The first director was Harvey Jacob Burkhart, who would later be revered as the founding father of dental health. His notion that preventative den­tistry would not be attainable with­out a new generation of hygienists to monitor young patients both at home and in school was seminal in the for­mation of a new kind of dental public health service.
Harvey Jacob Burkhart’s Dental Dis­pensary provided the first structured training programmes in dentistry for children, influenced by the director’s absorption of Abraham Flexner’s 1910 Carnegie Report on American Medical Education, which stressed science-based medical education and the inspection of postgraduate training schemes.
Hence, Harvey Jacob Burkhart’s Dental Dispensary provided the first structured education programmes in children’s dentistry. Unfortunately, Har­vey Jacob Burkhart did not get along well with the Dean of Rochester Medical School, George Hoyt Whipple, resulting in the Dispensary staying as a children’s clinic until it merged with the Rochester Medical School in 1998, some 46 years after Harvey Jacob Burkhart’s death.

LONDON
George Eastman donated £200,000 in 1926 to fund a dental clinic in London, UK after being approached by the Chair­man of the Royal Free Hospital, Lord Rid­dell. This was in addition to donations of £50,000 each from Lord Riddell and the Royal Free honorary treasurer.
On 20 November 1931, the Eastman Dental Clinic opened in front of Neville Chamberlain and the American Ambas­sador. The clinic was incorporated into the Royal Free Hospital and was commit­ted to providing dental care for disad­vantaged children from central London.
Unfortunately, by the time the London clinic was opened, George Eastman was in severe pain and his mobility was very limited. After meticulously redrafting his will, on 14 March 1932 George Eastman shot himself, leaving the note, ‘To my friends, my work is done. Why wait?’
Charitable causes, the arts and edu­cation had received £18 million from George Eastman over the years…”
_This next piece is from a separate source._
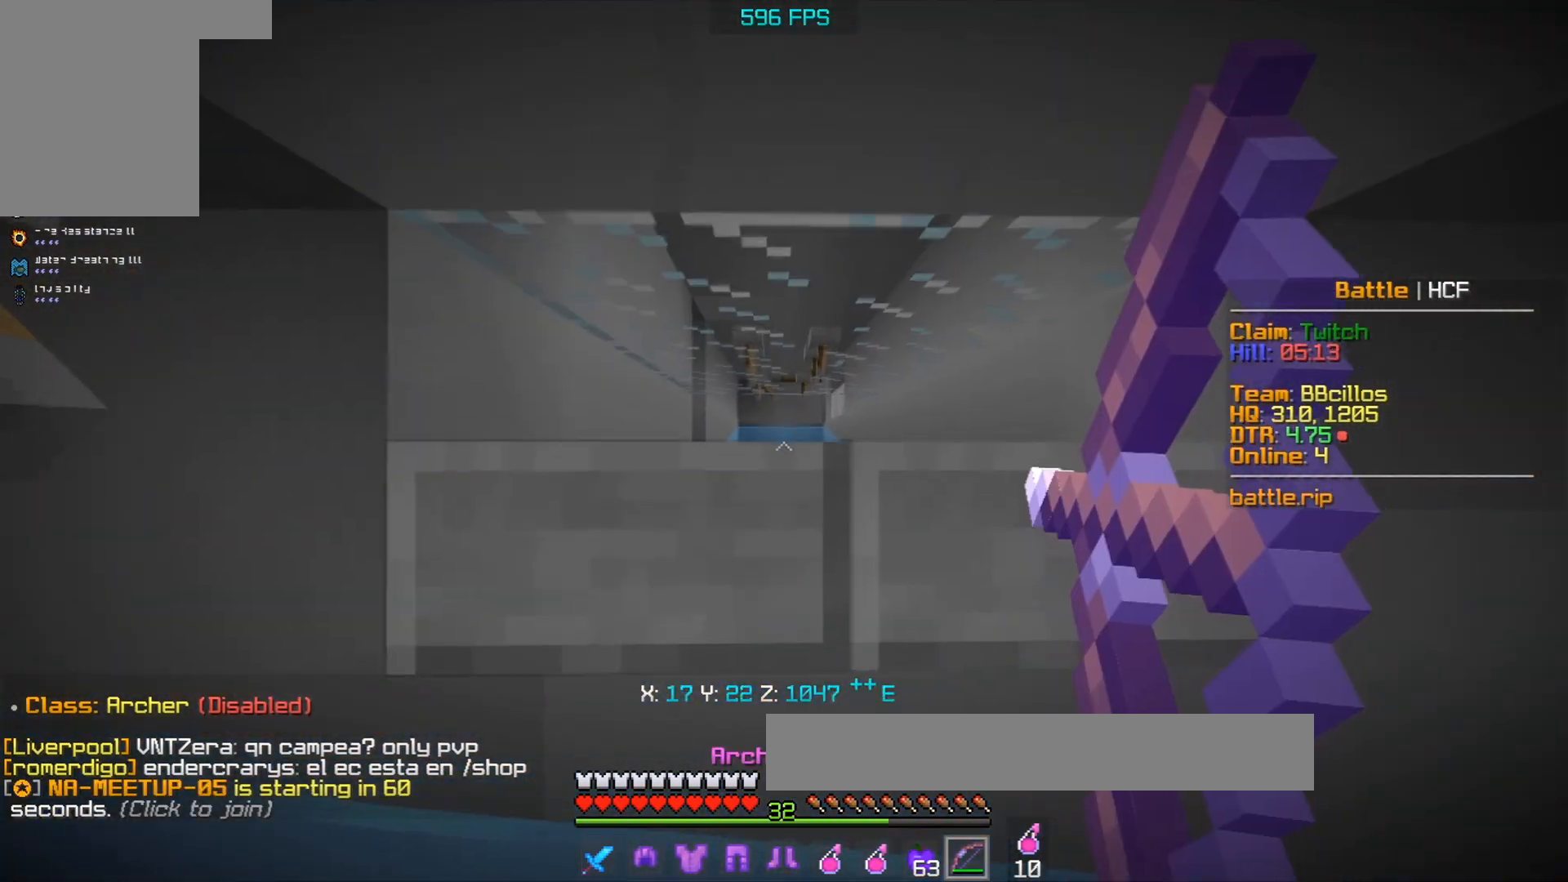
{"keys": [], "mouse": [], "events": [[133, "mouse_right", "up"], [133, "s", "up"]]}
From cindex.camden.gov.uk:

“Eastman Dental Hospital Specialist dental hospital treating patients referred by dentists and doctors. Does not deal with patients who are not registered with a general dental practitioner. No longer provides an emergency walk-in clinic for adults but operates a limited emergency dental service for children which usually operates Mon-Fri 9am-11am and 2pm-3.30pm. This is only for existing child patients or those with letters from their own dentists.”